Une étude du cabinet américain North Africa Risk Consulting (NARCO) qualifie le gazoduc Nigeria – Maroc de projet pharaonique et peu réaliste sur le plan économique. Selon le rapport, la réalisation du projet nécessiterait entre 25 et 38 milliards de dollars et mettrait près de trois siècles à générer des bénéfices.
Le projet, rebaptisé Africa Atlantic Gas Pipeline (GAA), prévoit un tracé de 5 600 kilomètres le long de la côte atlantique, traversant treize pays africains avant d’atteindre le Maroc et l’Europe. La capacité annoncée est de 30 milliards de mètres cubes de gaz par an, dont une partie devrait être destinée au marché européen.
L’étude de NARCO indique que la majeure partie du gaz transporté serait absorbée par les pays traversés ou par les besoins internes du Maroc. Selon le cabinet, “les 400 millions de personnes incluent 168 millions d’habitants au Nigeria, où l’approvisionnement est déjà assuré”. Le nombre réel de bénéficiaires, selon NARCO, serait d’environ 40 millions. Les volumes restant au Maroc seraient de 12 milliards de mètres cubes après consommation interne estimée à 3 milliards de mètres cubes, inférieurs aux 44 milliards exportés chaque année par l’Algérie vers l’Italie et l’Espagne.

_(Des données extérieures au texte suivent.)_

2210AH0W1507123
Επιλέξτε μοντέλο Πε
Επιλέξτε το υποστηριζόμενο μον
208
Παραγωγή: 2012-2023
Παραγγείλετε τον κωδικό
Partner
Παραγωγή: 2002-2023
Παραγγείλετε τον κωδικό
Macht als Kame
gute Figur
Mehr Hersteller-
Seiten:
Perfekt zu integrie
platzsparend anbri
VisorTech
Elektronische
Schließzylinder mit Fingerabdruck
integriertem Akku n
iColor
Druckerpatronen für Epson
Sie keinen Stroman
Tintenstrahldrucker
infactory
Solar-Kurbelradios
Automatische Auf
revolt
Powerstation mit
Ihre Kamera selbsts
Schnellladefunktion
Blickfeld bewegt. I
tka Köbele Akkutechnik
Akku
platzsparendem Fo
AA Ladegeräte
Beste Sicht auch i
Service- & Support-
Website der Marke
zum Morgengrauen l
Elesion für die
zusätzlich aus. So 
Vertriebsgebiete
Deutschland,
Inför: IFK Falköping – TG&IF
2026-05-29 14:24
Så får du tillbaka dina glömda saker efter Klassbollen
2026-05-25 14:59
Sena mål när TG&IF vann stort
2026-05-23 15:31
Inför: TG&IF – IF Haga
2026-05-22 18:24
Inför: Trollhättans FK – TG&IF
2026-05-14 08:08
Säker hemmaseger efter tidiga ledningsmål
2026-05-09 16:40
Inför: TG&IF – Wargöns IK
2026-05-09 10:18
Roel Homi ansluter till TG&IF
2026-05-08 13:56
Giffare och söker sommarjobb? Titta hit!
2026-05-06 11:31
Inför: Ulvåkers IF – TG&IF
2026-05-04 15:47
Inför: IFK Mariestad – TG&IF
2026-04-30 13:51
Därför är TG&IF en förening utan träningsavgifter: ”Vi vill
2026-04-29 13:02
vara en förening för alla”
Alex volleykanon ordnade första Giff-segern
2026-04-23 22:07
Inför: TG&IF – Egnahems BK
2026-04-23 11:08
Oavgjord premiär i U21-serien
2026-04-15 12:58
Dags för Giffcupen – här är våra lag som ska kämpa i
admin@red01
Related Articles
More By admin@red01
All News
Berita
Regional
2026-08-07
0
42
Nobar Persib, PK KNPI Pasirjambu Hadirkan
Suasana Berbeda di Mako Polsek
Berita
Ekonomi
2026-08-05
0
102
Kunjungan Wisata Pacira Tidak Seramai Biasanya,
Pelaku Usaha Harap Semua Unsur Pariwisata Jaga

L’étude note également que chaque pays traversé pourrait conserver 5 % du gaz transporté, réduisant la quantité finale disponible pour l’exportation.
Coût et rentabilité
Le coût initial du gazoduc Nigeria – Maroc est estimé à 25 milliards de dollars, mais pourrait atteindre 38 milliards selon NARCO, ce qui placerait ce projet parmi les plus chers du monde. L’exemple du gazoduc Medgaz, reliant l’Algérie à l’Espagne, est mentionné : inauguré en 2009, il a commencé à générer des bénéfices en 2021, soit douze ans après sa mise en service. Le cabinet calcule que le GAA mettrait 288 ans pour amortir l’investissement.
Le Trans-Saharan Gas Pipeline (TSGP), projet algérien, est présenté par NARCO comme plus réaliste. Le TSGP relie le Nigeria à l’Algérie via le Niger sur 4 200 kilomètres et traverse trois pays seulement. La majeure partie de l’infrastructure est déjà existante en Algérie et au Nigeria, et le coût total est estimé à 13 milliards de dollars.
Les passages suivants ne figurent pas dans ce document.